Gib aus dem Textabschnitt über die deutsche Basketball-Nationalmannschaft alles von „Qualifikation & Vorbereitung“ bis einschließlich „das Spiel kontrollierten.“ wortgetreu aus.

§ **Textabschnitt**
━━━━━━━━━━━━━━━━━━━━
Vorgeschichte & Rahmenbedingungen
Nach dem Weltmeistertitel 2023 und Platz 4 bei Olympia 2024 begann für die deutsche Herren-Nationalmannschaft ein Jahr mit klarer Zielsetzung: Nach Gold auf globaler Ebene wollte das Team auch in Europa triumphieren. Der Kern um Dennis Schröder, Franz Wagner, Daniel Theis, Johannes Thiemann, Andreas Obst und Isaac Bonga blieb zusammen. Mit dem neuen Bundestrainer Álex Mumbrú, der die Nachfolge von Gordon Herbert antrat, setzte der DBB auf Kontinuität und Weiterentwicklung – besonders im defensiven Konzept und der taktischen Variabilität.
Qualifikation & Vorbereitung
Im Februar 2025 stand das entscheidende Fenster der EuroBasket-Qualifikation an. Aufgrund des FIBA-Kalenders trat Deutschland mit einem „Fenster-Kader“ an – also ohne NBA- und mit nur wenig EuroLeague-Spielern. Am 20. Februar 2025 gewann die DBB-Auswahl in Podgorica gegen Montenegro überraschend deutlich mit 95:76. Ohne die Stars Schröder und Wagner überzeugte das Team durch Geschlossenheit und Physis. Besonders die Big Men dominierten die Rebounds, während die Guards mit aggressiver Verteidigung das Spiel kontrollierten.
Drei Tage später, am 23. Februar 2025, folgte das Heimspiel in der Brose Arena Bamberg gegen Bulgarien. Vor ausverkauftem Haus legte Deutschland ein starkes zweites Viertel hin und siegte mit 94:85. Der Jubel war groß – das EM-Ticket war gesichert.
━━━━━━━━━━━━━━━━━━━━
Einträge in einem Datensatz

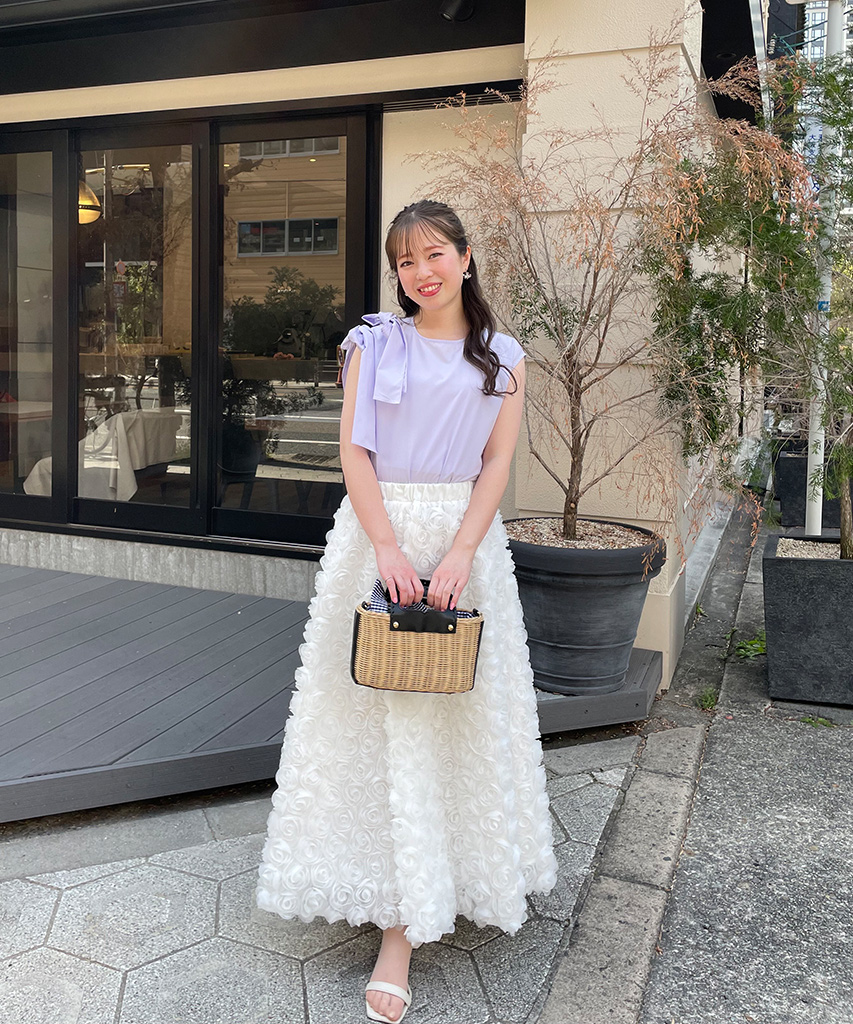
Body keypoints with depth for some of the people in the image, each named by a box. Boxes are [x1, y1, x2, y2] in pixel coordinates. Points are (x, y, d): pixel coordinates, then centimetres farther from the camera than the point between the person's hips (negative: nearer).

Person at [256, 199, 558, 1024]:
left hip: (465, 539, 1)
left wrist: (458, 555, -14)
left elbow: (497, 467, 1)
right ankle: (400, 924, 12)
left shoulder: (502, 360, 8)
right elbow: (353, 451, -1)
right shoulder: (374, 344, 7)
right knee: (378, 714, -2)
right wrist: (389, 547, -14)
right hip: (378, 531, -1)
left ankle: (416, 904, 17)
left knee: (457, 717, 3)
━━━━━━━━━━━━━━━━━━━━
§ **Lösung**
Qualifikation & Vorbereitung
Im Februar 2025 stand das entscheidende Fenster der EuroBasket-Qualifikation an. Aufgrund des FIBA-Kalenders trat Deutschland mit einem „Fenster-Kader“ an – also ohne NBA- und mit nur wenig EuroLeague-Spielern. Am 20. Februar 2025 gewann die DBB-Auswahl in Podgorica gegen Montenegro überraschend deutlich mit 95:76. Ohne die Stars Schröder und Wagner überzeugte das Team durch Geschlossenheit und Physis. Besonders die Big Men dominierten die Rebounds, während die Guards mit aggressiver Verteidigung das Spiel kontrollierten.